Directions: Reproduce the listing that follows, unchanged and complete.

Materials provided:
######
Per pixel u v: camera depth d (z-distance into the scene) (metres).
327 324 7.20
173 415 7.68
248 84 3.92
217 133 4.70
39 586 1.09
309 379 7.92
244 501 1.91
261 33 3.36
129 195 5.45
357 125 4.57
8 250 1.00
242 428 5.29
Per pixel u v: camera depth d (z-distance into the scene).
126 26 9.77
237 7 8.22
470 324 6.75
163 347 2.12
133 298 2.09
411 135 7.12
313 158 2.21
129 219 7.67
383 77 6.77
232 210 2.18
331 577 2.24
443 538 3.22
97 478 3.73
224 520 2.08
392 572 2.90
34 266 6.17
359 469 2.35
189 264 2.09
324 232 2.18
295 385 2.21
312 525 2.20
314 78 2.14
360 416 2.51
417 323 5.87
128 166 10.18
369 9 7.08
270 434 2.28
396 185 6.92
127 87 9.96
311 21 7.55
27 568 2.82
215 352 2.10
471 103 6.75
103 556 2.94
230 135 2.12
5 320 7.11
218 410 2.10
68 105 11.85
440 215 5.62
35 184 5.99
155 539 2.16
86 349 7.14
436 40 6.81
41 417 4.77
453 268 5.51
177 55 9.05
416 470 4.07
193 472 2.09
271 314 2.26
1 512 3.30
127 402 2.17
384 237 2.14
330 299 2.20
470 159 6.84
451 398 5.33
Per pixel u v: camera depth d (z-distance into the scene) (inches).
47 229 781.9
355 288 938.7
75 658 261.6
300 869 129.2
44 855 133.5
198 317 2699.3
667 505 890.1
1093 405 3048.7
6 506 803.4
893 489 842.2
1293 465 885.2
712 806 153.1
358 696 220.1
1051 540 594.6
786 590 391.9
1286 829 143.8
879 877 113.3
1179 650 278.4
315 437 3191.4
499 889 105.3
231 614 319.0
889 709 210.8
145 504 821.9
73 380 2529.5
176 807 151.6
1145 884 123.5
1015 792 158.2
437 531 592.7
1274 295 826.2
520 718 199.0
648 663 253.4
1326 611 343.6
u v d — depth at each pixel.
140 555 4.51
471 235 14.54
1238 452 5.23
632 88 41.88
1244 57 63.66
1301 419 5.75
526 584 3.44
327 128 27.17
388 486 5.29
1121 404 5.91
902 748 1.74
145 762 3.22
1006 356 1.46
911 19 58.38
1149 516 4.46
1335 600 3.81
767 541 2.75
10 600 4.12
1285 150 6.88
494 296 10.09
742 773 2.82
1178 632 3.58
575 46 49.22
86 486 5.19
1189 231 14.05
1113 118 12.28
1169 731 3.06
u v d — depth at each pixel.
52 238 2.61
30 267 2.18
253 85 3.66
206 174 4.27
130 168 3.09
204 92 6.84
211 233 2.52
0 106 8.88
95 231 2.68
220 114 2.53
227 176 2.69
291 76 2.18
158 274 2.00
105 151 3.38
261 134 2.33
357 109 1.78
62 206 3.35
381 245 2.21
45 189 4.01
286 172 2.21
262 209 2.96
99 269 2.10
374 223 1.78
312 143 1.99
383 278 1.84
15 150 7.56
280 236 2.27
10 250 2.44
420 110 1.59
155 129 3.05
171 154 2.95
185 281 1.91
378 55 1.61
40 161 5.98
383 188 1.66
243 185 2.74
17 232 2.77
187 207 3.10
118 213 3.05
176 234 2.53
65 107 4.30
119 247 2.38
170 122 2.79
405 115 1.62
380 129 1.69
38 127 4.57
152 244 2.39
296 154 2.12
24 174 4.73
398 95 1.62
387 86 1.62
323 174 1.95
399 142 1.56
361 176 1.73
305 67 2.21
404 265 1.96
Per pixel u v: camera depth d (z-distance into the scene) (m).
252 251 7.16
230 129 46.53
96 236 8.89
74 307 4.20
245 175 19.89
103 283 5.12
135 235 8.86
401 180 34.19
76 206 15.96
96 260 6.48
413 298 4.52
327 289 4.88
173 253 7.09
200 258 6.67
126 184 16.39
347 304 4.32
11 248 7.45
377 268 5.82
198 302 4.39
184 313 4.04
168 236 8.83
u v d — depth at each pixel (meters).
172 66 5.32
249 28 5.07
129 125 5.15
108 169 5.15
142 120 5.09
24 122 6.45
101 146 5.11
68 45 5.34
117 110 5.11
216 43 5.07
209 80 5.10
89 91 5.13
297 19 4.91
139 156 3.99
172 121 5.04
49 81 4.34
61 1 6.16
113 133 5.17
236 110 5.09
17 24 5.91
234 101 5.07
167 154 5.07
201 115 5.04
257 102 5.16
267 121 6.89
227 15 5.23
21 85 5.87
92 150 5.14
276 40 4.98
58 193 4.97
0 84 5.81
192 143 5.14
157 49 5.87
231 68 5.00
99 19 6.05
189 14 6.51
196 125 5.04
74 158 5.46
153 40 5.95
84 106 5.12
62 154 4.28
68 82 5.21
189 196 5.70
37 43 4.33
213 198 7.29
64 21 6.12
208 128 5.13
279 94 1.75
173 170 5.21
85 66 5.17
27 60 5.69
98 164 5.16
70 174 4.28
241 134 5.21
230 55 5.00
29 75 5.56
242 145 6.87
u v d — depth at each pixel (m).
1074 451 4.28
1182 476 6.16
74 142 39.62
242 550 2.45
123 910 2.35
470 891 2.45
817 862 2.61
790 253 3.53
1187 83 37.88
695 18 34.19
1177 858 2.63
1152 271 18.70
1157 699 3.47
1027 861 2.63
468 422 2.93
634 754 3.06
######
Solution:
Per pixel u v: camera depth d (z-distance into the scene) (metres).
327 324 7.20
173 415 7.68
248 84 3.92
217 133 4.70
39 586 1.09
309 379 7.92
244 501 1.91
261 33 3.36
129 195 5.45
357 125 4.57
8 250 1.00
242 428 5.29
Per pixel u v: camera depth d (z-distance into the scene).
126 26 9.77
237 7 8.22
470 324 6.75
163 347 2.12
133 298 2.09
411 135 7.12
313 158 2.21
129 219 7.67
383 77 6.77
232 210 2.18
331 577 2.24
443 538 3.22
97 478 3.73
224 520 2.08
392 572 2.90
34 266 6.17
359 469 2.35
189 264 2.09
324 232 2.18
295 385 2.21
312 525 2.20
314 78 2.14
360 416 2.51
417 323 5.87
128 166 10.18
369 9 7.08
270 434 2.28
396 185 6.92
127 87 9.96
311 21 7.55
27 568 2.82
215 352 2.10
471 103 6.75
103 556 2.94
230 135 2.12
5 320 7.11
218 410 2.10
68 105 11.85
440 215 5.62
35 184 5.99
155 539 2.16
86 349 7.14
436 40 6.81
41 417 4.77
453 268 5.51
177 55 9.05
416 470 4.07
193 472 2.09
271 314 2.26
1 512 3.30
127 402 2.17
384 237 2.14
330 299 2.20
470 159 6.84
451 398 5.33
Per pixel u v: camera depth d (z-distance into the scene) (inches).
47 229 781.9
355 288 938.7
75 658 261.6
300 869 129.2
44 855 133.5
198 317 2699.3
667 505 890.1
1093 405 3048.7
6 506 803.4
893 489 842.2
1293 465 885.2
712 806 153.1
358 696 220.1
1051 540 594.6
786 590 391.9
1286 829 143.8
879 877 113.3
1179 650 278.4
315 437 3191.4
499 889 105.3
231 614 319.0
889 709 210.8
145 504 821.9
73 380 2529.5
176 807 151.6
1145 884 123.5
1015 792 158.2
437 531 592.7
1274 295 826.2
520 718 199.0
648 663 253.4
1326 611 343.6
u v d — depth at each pixel.
140 555 4.51
471 235 14.54
1238 452 5.23
632 88 41.88
1244 57 63.66
1301 419 5.75
526 584 3.44
327 128 27.17
388 486 5.29
1121 404 5.91
902 748 1.74
145 762 3.22
1006 356 1.46
911 19 58.38
1149 516 4.46
1335 600 3.81
767 541 2.75
10 600 4.12
1285 150 6.88
494 296 10.09
742 773 2.82
1178 632 3.58
575 46 49.22
86 486 5.19
1189 231 14.05
1113 118 12.28
1169 731 3.06
u v d — depth at each pixel.
52 238 2.61
30 267 2.18
253 85 3.66
206 174 4.27
130 168 3.09
204 92 6.84
211 233 2.52
0 106 8.88
95 231 2.68
220 114 2.53
227 176 2.69
291 76 2.18
158 274 2.00
105 151 3.38
261 134 2.33
357 109 1.78
62 206 3.35
381 245 2.21
45 189 4.01
286 172 2.21
262 209 2.96
99 269 2.10
374 223 1.78
312 143 1.99
383 278 1.84
15 150 7.56
280 236 2.27
10 250 2.44
420 110 1.59
155 129 3.05
171 154 2.95
185 281 1.91
378 55 1.61
40 161 5.98
383 188 1.66
243 185 2.74
17 232 2.77
187 207 3.10
118 213 3.05
176 234 2.53
65 107 4.30
119 247 2.38
170 122 2.79
405 115 1.62
380 129 1.69
38 127 4.57
152 244 2.39
296 154 2.12
24 174 4.73
398 95 1.62
387 86 1.62
323 174 1.95
399 142 1.56
361 176 1.73
305 67 2.21
404 265 1.96
Per pixel u v: camera depth d (z-distance into the scene) (m).
252 251 7.16
230 129 46.53
96 236 8.89
74 307 4.20
245 175 19.89
103 283 5.12
135 235 8.86
401 180 34.19
76 206 15.96
96 260 6.48
413 298 4.52
327 289 4.88
173 253 7.09
200 258 6.67
126 184 16.39
347 304 4.32
11 248 7.45
377 268 5.82
198 302 4.39
184 313 4.04
168 236 8.83
u v d — depth at each pixel (meters).
172 66 5.32
249 28 5.07
129 125 5.15
108 169 5.15
142 120 5.09
24 122 6.45
101 146 5.11
68 45 5.34
117 110 5.11
216 43 5.07
209 80 5.10
89 91 5.13
297 19 4.91
139 156 3.99
172 121 5.04
49 81 4.34
61 1 6.16
113 133 5.17
236 110 5.09
17 24 5.91
234 101 5.07
167 154 5.07
201 115 5.04
257 102 5.16
267 121 6.89
227 15 5.23
21 85 5.87
92 150 5.14
276 40 4.98
58 193 4.97
0 84 5.81
192 143 5.14
157 49 5.87
231 68 5.00
99 19 6.05
189 14 6.51
196 125 5.04
74 158 5.46
153 40 5.95
84 106 5.12
62 154 4.28
68 82 5.21
189 196 5.70
37 43 4.33
213 198 7.29
64 21 6.12
208 128 5.13
279 94 1.75
173 170 5.21
85 66 5.17
27 60 5.69
98 164 5.16
70 174 4.28
241 134 5.21
230 55 5.00
29 75 5.56
242 145 6.87
u v d — depth at each pixel (m).
1074 451 4.28
1182 476 6.16
74 142 39.62
242 550 2.45
123 910 2.35
470 891 2.45
817 862 2.61
790 253 3.53
1187 83 37.88
695 18 34.19
1177 858 2.63
1152 271 18.70
1157 699 3.47
1027 861 2.63
468 422 2.93
634 754 3.06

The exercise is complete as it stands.